80th anniversary of D-Day
Paula Kitching
It is 80 years since D-Day, the Allied invasion of Western Europe – an invasion that was about liberation for many, not simply attack. To understand why that day, and just as importantly the days and weeks following it, are so important one needs to know just how terrible the Second World War was, and the damage that the Nazis and their supporters had wreaked.
Much of the commemorations will cover the incredible ingenuity leading up to the day as well as the bravery of thousands who landed and fought to ensure that it was a success. It was undoubtedly the largest amphibious attack in modern history, and the inventiveness and ambition were enormous; hundreds of thousands were involved in reality. Yet it is not just the scale or the impressiveness that is the significance of D-Day; it marks a turning point in a conflict that was killing millions, and it was about stopping a regime which intended to kill millions more through its ideological hatred or disregard of different groups in society.

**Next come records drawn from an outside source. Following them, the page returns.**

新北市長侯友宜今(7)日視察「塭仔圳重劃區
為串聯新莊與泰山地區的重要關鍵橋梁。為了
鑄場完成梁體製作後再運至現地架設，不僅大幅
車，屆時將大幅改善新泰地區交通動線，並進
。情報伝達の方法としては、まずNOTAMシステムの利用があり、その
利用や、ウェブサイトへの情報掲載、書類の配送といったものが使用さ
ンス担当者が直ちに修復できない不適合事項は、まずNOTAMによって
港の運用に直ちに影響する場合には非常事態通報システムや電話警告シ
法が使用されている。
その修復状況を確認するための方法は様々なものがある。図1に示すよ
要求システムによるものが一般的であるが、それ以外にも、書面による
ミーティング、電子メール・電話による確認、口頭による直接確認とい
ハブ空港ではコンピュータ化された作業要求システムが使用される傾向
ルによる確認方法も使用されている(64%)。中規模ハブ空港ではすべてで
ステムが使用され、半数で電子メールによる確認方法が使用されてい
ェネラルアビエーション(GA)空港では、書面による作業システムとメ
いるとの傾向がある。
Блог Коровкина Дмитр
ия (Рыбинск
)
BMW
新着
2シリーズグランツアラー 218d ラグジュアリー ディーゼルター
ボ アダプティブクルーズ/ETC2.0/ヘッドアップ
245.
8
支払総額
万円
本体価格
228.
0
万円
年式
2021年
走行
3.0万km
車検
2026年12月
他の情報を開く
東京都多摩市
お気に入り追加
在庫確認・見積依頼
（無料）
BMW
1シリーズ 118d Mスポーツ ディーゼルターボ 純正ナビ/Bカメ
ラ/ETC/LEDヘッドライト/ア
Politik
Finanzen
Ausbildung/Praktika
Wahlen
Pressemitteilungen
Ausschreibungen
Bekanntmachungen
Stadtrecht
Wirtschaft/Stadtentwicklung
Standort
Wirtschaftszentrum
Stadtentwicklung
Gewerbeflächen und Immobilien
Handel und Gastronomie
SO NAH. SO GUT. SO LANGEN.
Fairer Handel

We should not forget that Allied soldiers had been fighting in Southern Europe for months before 6 June and these were just as brave and just as important. Without their foothold and advance the attack in France would not have been possible. However, what D-Day marks is the Allies’ determination to begin to destroy the Nazis in the places they had taken as their own and to banish them from their territorial gains.
In the final year of the war the Nazis stepped up their killing of the innocent in the Death Camps, the Concentration Camps and the Labour units but their ability to kill was no longer indefinite. When the news of the attack was transmitted across the air waves and listened to on secret radios it signalled a change and provided hope where many had stopped having any. D-Day was proof that the Nazis were not the dominators of Europe and that their presence was defeatable, reversable and removable.
While the few remaining veterans are still with us we should focus on their individual bravery, but also be reminded of the need for audacity and hope in a world brutalised by war.